*Task requirements*: The answer must be every line of the records below that contains the word "translate", copied out.

====== Extracted information ======

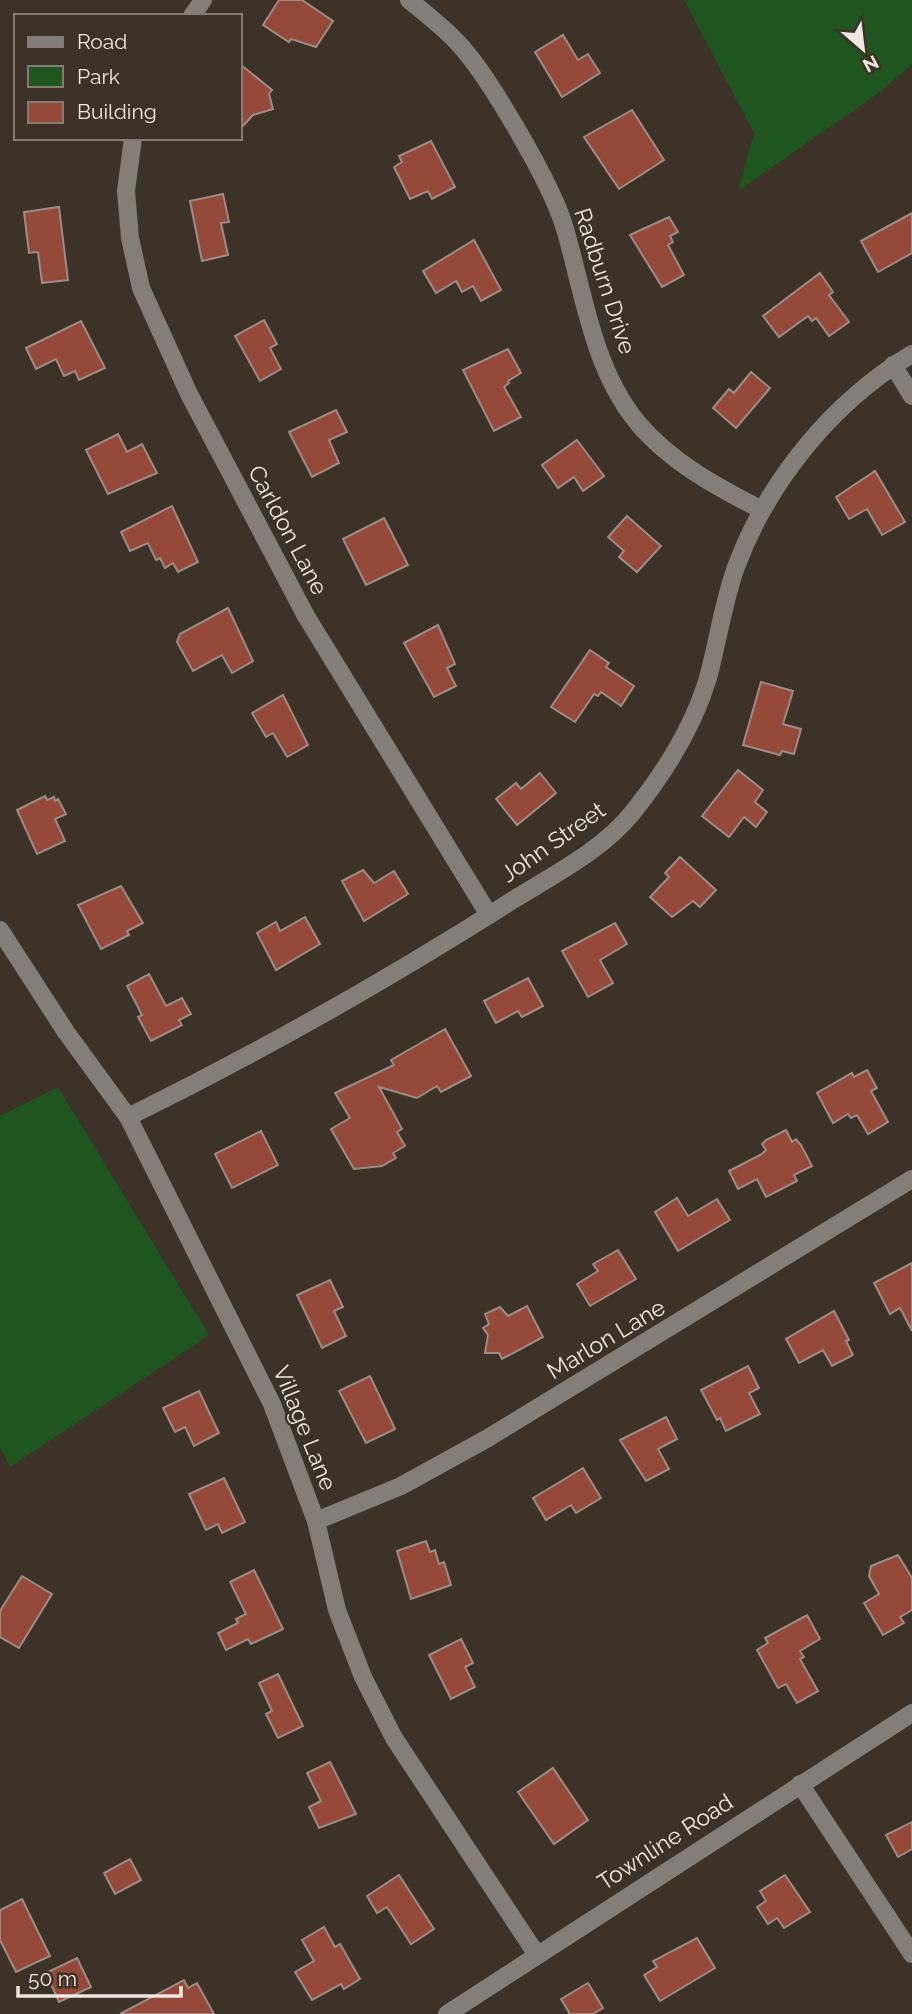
<svg xmlns="http://www.w3.org/2000/svg" width="912" height="2014" viewBox="0 0 912 2014" font-family="Raleway,sans-serif">
<rect width="100%" height="100%" fill="#3c3227"/>
<!-- green -->
<g fill="#1f551e">
<path d="M684,0H912V64L880,92L738,191L754,133Z"/>
<path d="M58,1087L209,1335L10,1467L0,1447V1116Z"/>
</g>
<!-- building -->
<g fill="#954939" stroke="#9e8b87" stroke-width="2">
<path d="M279,0H302L333,21L316,47L291,39L289,42L263,25Z"/>
<path d="M563,35L578,60L588,54L600,73L562,97L535,52Z"/>
<path d="M240,64L272,90L269,94L273,109L253,115L240,129Z"/>
<path d="M632,110L664,160L619,189L584,137Z"/>
<path d="M431,141L455,187L432,199L428,191L410,199L394,167L402,162L399,156Z"/>
<path d="M223,194L229,222L221,223L228,255L202,261L190,201Z"/>
<path d="M59,207L68,280L42,283L38,252L29,253L24,212Z"/>
<path d="M912,213V253L878,272L861,241Z"/>
<path d="M669,217L678,232L670,236L673,242L668,245L684,275L662,287L630,235Z"/>
<path d="M474,240L501,290L481,301L473,286L462,292L456,281L436,293L423,271Z"/>
<path d="M820,273L833,292L829,295L849,322L829,336L816,318L812,321L808,316L779,337L763,316Z"/>
<path d="M264,320L277,344L270,348L281,369L260,381L235,336Z"/>
<path d="M81,321L105,368L79,380L75,371L64,376L56,359L36,369L26,348Z"/>
<path d="M508,349L521,373L508,381L509,383L504,387L521,417L494,431L463,370Z"/>
<path d="M751,372L770,388L736,428L713,408L729,389L734,393Z"/>
<path d="M336,410L347,432L329,440L339,463L312,477L289,432Z"/>
<path d="M118,434L127,452L142,444L157,473L108,494L86,450Z"/>
<path d="M577,440L604,476L583,491L574,477L558,488L542,465Z"/>
<path d="M875,471L905,522L882,535L867,509L849,519L836,497Z"/>
<path d="M172,506L198,562L178,572L173,563L165,568L160,558L156,560L148,543L130,551L121,532Z"/>
<path d="M627,516L661,546L637,572L619,557L624,551L608,537Z"/>
<path d="M384,518L408,565L366,585L343,539Z"/>
<path d="M228,608L253,661L232,673L222,655L193,671L177,642L180,634Z"/>
<path d="M438,625L455,664L447,668L456,686L434,697L404,643Z"/>
<path d="M590,650L609,663L606,667L634,686L621,706L601,692L598,696L594,694L575,722L551,707Z"/>
<path d="M761,682L793,691L783,724L801,729L794,754L782,751L780,755L743,745Z"/>
<path d="M283,695L308,745L287,757L273,733L266,737L252,713Z"/>
<path d="M738,770L763,790L755,802L767,812L756,827L744,817L729,837L702,816Z"/>
<path d="M540,773L556,793L517,825L496,799L516,783L521,789Z"/>
<path d="M45,796L47,800L54,797L55,801L58,799L66,814L55,819L65,841L37,854L17,810Z"/>
<path d="M680,857L716,890L700,907L693,901L672,917L650,897L669,877L665,873Z"/>
<path d="M363,870L374,883L394,871L408,894L364,921L342,881Z"/>
<path d="M121,886L143,923L127,931L129,935L101,949L78,905Z"/>
<path d="M305,917L320,944L276,970L257,933L276,922L280,931Z"/>
<path d="M615,923L627,944L600,960L613,983L588,997L562,951Z"/>
<path d="M149,974L166,1006L182,998L191,1014L179,1020L182,1025L151,1041L138,1017L142,1015L127,986Z"/>
<path d="M528,978L543,1006L522,1017L518,1011L496,1023L484,1001Z"/>
<path d="M445,1029L471,1076L441,1092L437,1086L417,1098L379,1087L402,1129L397,1132L405,1146L393,1153L396,1158L382,1166L354,1169L331,1129L350,1118L335,1093L394,1065L391,1060Z"/>
<path d="M867,1070L877,1088L871,1091L888,1122L868,1134L857,1115L851,1118L848,1114L833,1123L817,1093L852,1073L854,1077Z"/>
<path d="M786,1130L792,1142L796,1139L801,1145L812,1166L794,1175L797,1181L766,1197L757,1179L738,1189L729,1171L762,1154L766,1150L762,1144L766,1140Z"/>
<path d="M261,1131L278,1165L232,1188L215,1154Z"/>
<path d="M677,1198L688,1216L717,1199L730,1220L678,1251L655,1212Z"/>
<path d="M618,1250L636,1279L590,1306L577,1284L598,1271L593,1264Z"/>
<path d="M912,1263V1331L900,1308L890,1314L874,1283Z"/>
<path d="M330,1280L343,1307L334,1311L346,1336L322,1348L297,1295Z"/>
<path d="M527,1306L543,1337L502,1359L499,1353H485L488,1335L483,1328L489,1324L485,1314L500,1307L508,1316Z"/>
<path d="M834,1311L849,1340L846,1341L853,1355L832,1366L823,1350L799,1363L786,1339Z"/>
<path d="M748,1366L759,1388L749,1393L760,1414L726,1431L720,1418L717,1420L701,1390Z"/>
<path d="M370,1376L395,1429L366,1443L339,1391Z"/>
<path d="M199,1391L219,1433L194,1446L185,1427L175,1432L163,1408Z"/>
<path d="M666,1417L677,1439L658,1449L669,1469L646,1481L620,1440Z"/>
<path d="M583,1468L601,1498L576,1513L571,1505L546,1520L533,1498Z"/>
<path d="M224,1478L245,1522L222,1533L218,1524L206,1530L189,1494Z"/>
<path d="M426,1541L430,1552L435,1550L439,1564L444,1562L451,1585L411,1599L397,1551Z"/>
<path d="M898,1555L912,1578V1610L900,1617L904,1623L883,1635L864,1603L879,1594L869,1576L871,1566Z"/>
<path d="M254,1570L283,1629L251,1644L248,1639L226,1650L218,1633L238,1623L236,1619L246,1614L230,1582Z"/>
<path d="M22,1576L52,1594L19,1648L0,1637V1611Z"/>
<path d="M807,1615L820,1639L800,1651L804,1657L800,1659L818,1691L797,1703L786,1684L778,1688L757,1650L768,1643L765,1638Z"/>
<path d="M461,1639L473,1663L465,1667L475,1687L451,1699L429,1655Z"/>
<path d="M278,1674L303,1726L278,1738L266,1714L272,1711L259,1683Z"/>
<path d="M330,1762L356,1814L319,1828L309,1807L321,1801L307,1773Z"/>
<path d="M553,1768L588,1820L554,1844L518,1792Z"/>
<path d="M912,1822V1849L898,1857L886,1835Z"/>
<path d="M130,1859L141,1880L115,1894L104,1873Z"/>
<path d="M399,1875L434,1929L411,1944L387,1907L377,1913L367,1896Z"/>
<path d="M785,1875L810,1912L784,1928L777,1918L768,1924L757,1907L766,1901L760,1891Z"/>
<path d="M22,1899L50,1956L16,1972L0,1940V1910Z"/>
<path d="M324,1927L335,1947L340,1944L360,1979L344,1989L341,1984L312,2000L295,1972L314,1961L302,1940Z"/>
<path d="M697,1938L715,1968L660,2001L644,1975L657,1967L653,1961Z"/>
<path d="M77,1958L91,1987L59,2002L46,1973Z"/>
<path d="M184,1980L188,1988L197,1983L214,2014H120Z"/>
<path d="M588,1983L603,2008L593,2014H570L561,1999Z"/>
</g>
<g fill="none" stroke-linecap="round" stroke-linejoin="round">
<!-- minor -->
<g stroke="#837e78" stroke-width="18">
<path d="M409,0C425,13 443,27 457,42C488,74 553,186 565,229C584,294 593,368 637,422C670,462 717,487 762,510"/>
<path d="M192,16L203,0"/>
<path d="M133,138L126,191L130,238L141,288L189,394L306,616L489,915"/>
<path d="M893,365L912,396"/>
<path d="M0,930L66,1032L128,1117L272,1404L316,1521L337,1610L363,1677L394,1738L537,1955"/>
<path d="M128,1117C260,1052 389,979 513,900C553,875 603,850 633,812C665,772 693,728 708,678C718,641 723,603 736,567C769,479 833,402 912,354"/>
<path d="M316,1521L401,1486L488,1438L912,1179"/>
<path d="M800,1784L912,1954"/>
<path d="M447,2014L912,1713"/>
</g>
</g>
<g text-anchor="middle" stroke-width="5" stroke-linejoin="round" paint-order="stroke">
<!-- street labels -->
<g font-size="23" fill="#efe8e2" stroke="#3c3227">
<text transform="translate(605 281) rotate(72)" y="8">Radburn Drive</text>
<text transform="translate(288 530) rotate(62)" y="8">Carldon Lane</text>
<text transform="translate(553 842) rotate(-35)" y="8">John Street</text>
<text transform="translate(606 1339) rotate(-31)" y="8">Marlon Lane</text>
<text transform="translate(305 1428) rotate(68)" y="8">Village Lane</text>
<text transform="translate(665 1842) rotate(-33)" y="8">Townline Road</text>
</g>
</g>
<!-- legend -->
<rect x="14" y="14" width="228" height="126" fill="#3c3227" stroke="#847b72" stroke-width="2"/>
<rect x="28" y="37" width="35" height="10" fill="#837e78" stroke="#847b72" stroke-width="2"/>
<text x="77" y="49" font-size="21" fill="#efe8e2">Road</text>
<rect x="28" y="66" width="35" height="21" fill="#1f551e" stroke="#847b72" stroke-width="2"/>
<text x="77" y="84" font-size="21" fill="#efe8e2">Park</text>
<rect x="28" y="102" width="35" height="21" fill="#954939" stroke="#847b72" stroke-width="2"/>
<text x="77" y="119" font-size="21" fill="#efe8e2">Building</text>
<!-- north arrow -->
<g transform="translate(863 49) rotate(152)" stroke="#3c3227" stroke-width="5" paint-order="stroke">
<path d="M0-5L12 26L0 18L-12 26Z" fill="#efe8e2"/>
<text y="-10" font-size="19" font-weight="bold" text-anchor="middle" fill="#efe8e2">N</text>
</g>
<!-- scale -->
<path d="M18 1986v10h163v-10" fill="none" stroke="#efe8e2" stroke-width="3.5"/>
<text x="28" y="1986" font-size="21" fill="#efe8e2" stroke="#3c3227" stroke-width="5" paint-order="stroke">50 m</text>
</svg>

======

*Response to the task*:
<text transform="translate(605 281) rotate(72)" y="8">Radburn Drive</text>
<text transform="translate(288 530) rotate(62)" y="8">Carldon Lane</text>
<text transform="translate(553 842) rotate(-35)" y="8">John Street</text>
<text transform="translate(606 1339) rotate(-31)" y="8">Marlon Lane</text>
<text transform="translate(305 1428) rotate(68)" y="8">Village Lane</text>
<text transform="translate(665 1842) rotate(-33)" y="8">Townline Road</text>
<g transform="translate(863 49) rotate(152)" stroke="#3c3227" stroke-width="5" paint-order="stroke">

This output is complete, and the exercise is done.